• Dataset entries:
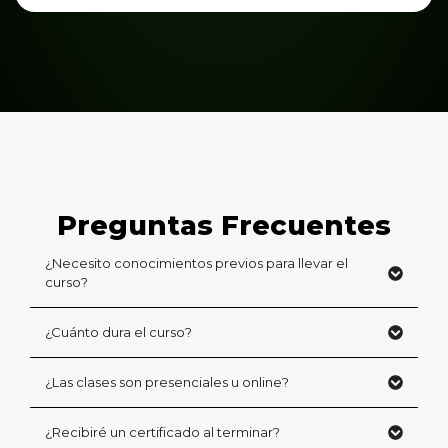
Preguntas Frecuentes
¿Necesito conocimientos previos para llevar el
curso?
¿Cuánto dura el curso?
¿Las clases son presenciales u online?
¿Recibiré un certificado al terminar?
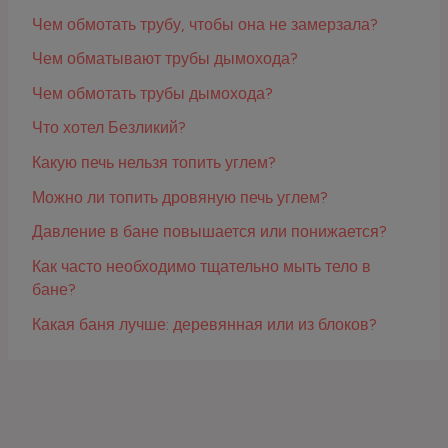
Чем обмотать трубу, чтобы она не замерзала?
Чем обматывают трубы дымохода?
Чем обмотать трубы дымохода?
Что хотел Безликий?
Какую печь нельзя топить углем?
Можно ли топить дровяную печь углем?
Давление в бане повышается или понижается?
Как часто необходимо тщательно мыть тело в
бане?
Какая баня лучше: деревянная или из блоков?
==
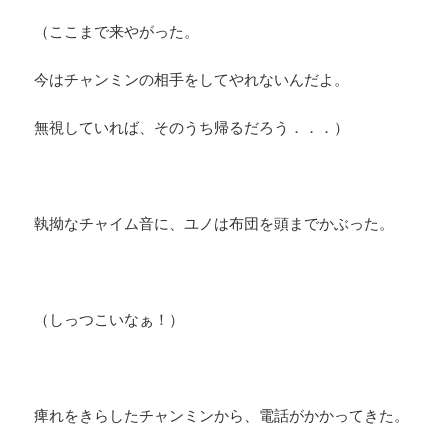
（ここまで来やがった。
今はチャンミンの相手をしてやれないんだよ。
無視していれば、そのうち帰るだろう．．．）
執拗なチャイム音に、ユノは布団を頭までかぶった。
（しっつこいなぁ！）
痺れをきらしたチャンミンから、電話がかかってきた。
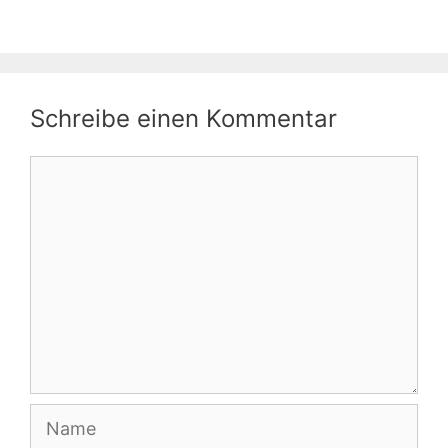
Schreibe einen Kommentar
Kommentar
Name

• Exercise:
Update the data starting at the line that contains "Preguntas Frecuentes" and ending after the line that contains "certificado al terminar?". Replace "curso" with "taller" and keep everything else unchanged.

• Finished task:
Preguntas Frecuentes
¿Necesito conocimientos previos para llevar el
taller?
¿Cuánto dura el taller?
¿Las clases son presenciales u online?
¿Recibiré un certificado al terminar?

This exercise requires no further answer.